Emily Charash (10:57) 
What are some of the emotional aspects behind the excitement of being in this type of hands on environment and discovering things for the first time for some of the students. 

Justin Cramb (11:07) 
Sometimes a student will uncover an artifact, and then they want to essentially be with that artifact through its entire journey to see what happens to it. So they'll want to be the one to wash it, they'll be the one to catalogue it. So you get this kind of sense of attachment. I think it's a real sense of accomplishment that students often feel like, all right, we've done something real here, and we can follow that and learn how these individual finds tie into something bigger. You'll get real high levels of excitement. You'll hear a yell from across the site as someone has pulled some sort of artifact out of a screen when they're shaking sediment through to look for those small things. And then you get other students that become very interested in things that aren't so romanticized. So you'll get students that are very excited about the layering of sediments and the transition zones that you find. And you'll have students that are very excited about things like animal bones that are found in the excavations and things of that nature. So there's often high levels of excitement on a site as we kind of explore what the site has to offer and excavate into layers representing different areas in the past. 

Emily Charash (12:31) 
So as Dr. Cramb mentioned, our class takes place on an abandoned town site called Chena. To give more context on Chena and what it was in the past. Here's the surveyor who basically ignited the modern interest in Chena. 

Martin Gutoski (12:45)
* * * * * * *
- Exercise set -
1: In the interview transcript, why does a student who uncovers an artifact want to be the one to wash and catalogue it? Answer in one to three sentences.
2: According to the interview transcript, what is the name of the abandoned town site where the class takes place?
The items that follow come from a separate source and are unrelated to the interview transcript.

- Available data -
* * * * * * *
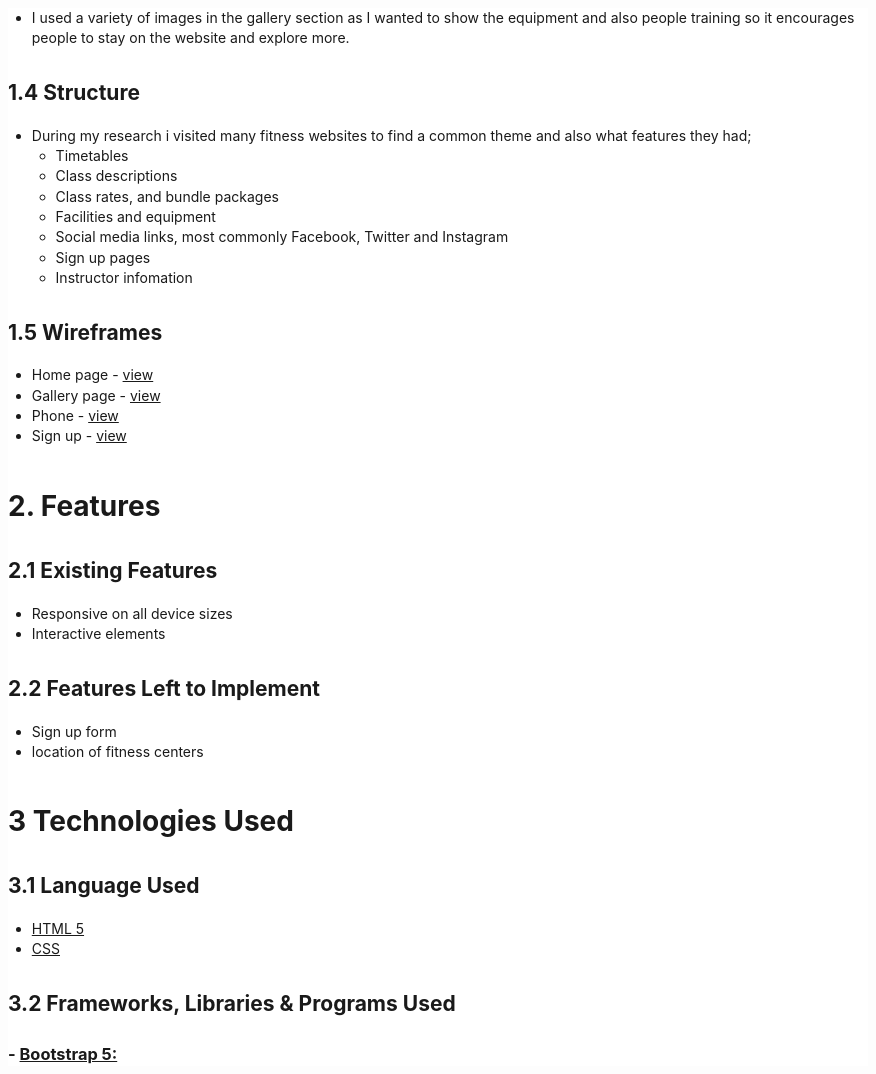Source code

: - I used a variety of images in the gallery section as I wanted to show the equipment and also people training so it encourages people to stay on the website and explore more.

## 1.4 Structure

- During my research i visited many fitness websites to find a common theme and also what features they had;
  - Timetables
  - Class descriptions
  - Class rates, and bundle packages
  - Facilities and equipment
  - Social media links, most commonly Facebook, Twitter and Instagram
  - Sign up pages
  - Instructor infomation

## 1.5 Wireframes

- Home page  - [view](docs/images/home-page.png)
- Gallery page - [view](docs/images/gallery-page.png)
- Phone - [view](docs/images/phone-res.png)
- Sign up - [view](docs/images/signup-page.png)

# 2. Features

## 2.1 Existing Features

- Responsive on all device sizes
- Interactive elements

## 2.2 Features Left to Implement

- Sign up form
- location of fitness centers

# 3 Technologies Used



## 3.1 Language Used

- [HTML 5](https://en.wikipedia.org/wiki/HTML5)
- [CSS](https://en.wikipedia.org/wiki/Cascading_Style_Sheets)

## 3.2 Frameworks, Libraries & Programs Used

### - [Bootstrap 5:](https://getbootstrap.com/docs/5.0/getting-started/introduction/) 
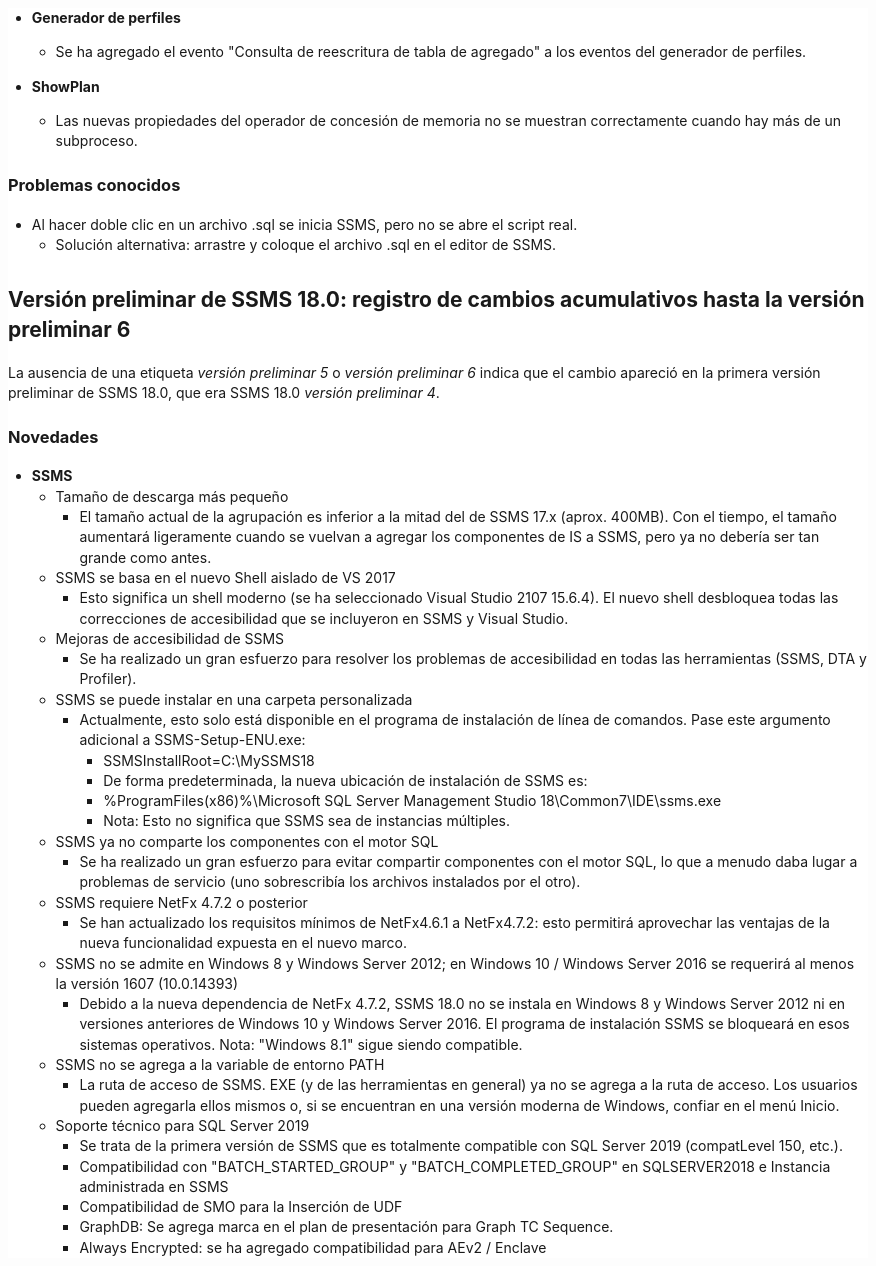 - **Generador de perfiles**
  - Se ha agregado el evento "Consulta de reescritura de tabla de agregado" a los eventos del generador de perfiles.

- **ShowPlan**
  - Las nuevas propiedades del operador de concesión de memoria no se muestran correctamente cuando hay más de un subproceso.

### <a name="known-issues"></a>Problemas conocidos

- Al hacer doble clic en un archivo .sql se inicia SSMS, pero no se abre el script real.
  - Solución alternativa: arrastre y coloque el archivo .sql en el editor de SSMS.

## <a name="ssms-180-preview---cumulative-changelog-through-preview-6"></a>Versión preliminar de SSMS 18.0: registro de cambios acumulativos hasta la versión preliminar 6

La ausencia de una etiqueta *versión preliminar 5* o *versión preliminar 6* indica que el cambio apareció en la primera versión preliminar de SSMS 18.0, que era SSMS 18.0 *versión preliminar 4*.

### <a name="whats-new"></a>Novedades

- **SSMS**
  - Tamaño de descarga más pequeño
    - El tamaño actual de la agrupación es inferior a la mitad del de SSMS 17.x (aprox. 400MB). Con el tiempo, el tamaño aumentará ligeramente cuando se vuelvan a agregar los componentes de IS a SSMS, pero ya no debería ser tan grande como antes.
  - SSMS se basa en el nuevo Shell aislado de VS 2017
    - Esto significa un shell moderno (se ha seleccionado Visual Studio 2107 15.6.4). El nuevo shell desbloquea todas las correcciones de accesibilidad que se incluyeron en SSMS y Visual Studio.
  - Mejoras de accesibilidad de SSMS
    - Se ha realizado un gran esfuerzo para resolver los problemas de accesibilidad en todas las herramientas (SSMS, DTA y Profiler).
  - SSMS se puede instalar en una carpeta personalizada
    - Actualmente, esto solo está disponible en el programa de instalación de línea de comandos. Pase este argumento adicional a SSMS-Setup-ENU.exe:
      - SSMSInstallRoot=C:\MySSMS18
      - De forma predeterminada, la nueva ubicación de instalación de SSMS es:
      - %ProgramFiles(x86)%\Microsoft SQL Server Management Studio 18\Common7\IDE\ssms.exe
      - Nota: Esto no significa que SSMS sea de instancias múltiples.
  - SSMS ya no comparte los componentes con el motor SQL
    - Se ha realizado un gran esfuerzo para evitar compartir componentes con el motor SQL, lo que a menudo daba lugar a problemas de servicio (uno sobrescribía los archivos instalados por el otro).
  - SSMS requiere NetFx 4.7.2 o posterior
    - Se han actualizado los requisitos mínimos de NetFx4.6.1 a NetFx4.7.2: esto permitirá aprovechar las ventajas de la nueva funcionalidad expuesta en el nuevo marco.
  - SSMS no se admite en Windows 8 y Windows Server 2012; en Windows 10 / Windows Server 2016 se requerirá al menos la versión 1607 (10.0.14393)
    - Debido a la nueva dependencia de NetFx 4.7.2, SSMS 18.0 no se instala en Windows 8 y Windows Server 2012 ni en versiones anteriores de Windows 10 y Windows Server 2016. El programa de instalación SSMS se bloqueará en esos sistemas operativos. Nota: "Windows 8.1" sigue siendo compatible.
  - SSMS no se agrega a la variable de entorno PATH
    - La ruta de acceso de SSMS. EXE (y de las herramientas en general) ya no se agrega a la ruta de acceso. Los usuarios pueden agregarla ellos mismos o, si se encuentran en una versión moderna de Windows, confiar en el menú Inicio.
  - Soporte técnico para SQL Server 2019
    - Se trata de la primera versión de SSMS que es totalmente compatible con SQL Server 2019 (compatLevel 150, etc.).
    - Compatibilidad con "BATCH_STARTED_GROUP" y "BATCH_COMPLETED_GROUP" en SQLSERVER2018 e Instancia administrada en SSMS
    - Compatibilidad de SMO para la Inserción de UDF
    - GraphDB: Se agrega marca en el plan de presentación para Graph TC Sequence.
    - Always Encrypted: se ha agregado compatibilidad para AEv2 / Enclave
* * * * * * *
- Written responses -
1: A student who uncovers an artifact wants to stay with it through its entire journey to see what happens to it. This leads them to handle the washing and cataloguing themselves and creates a sense of attachment to the find.

2: Chena.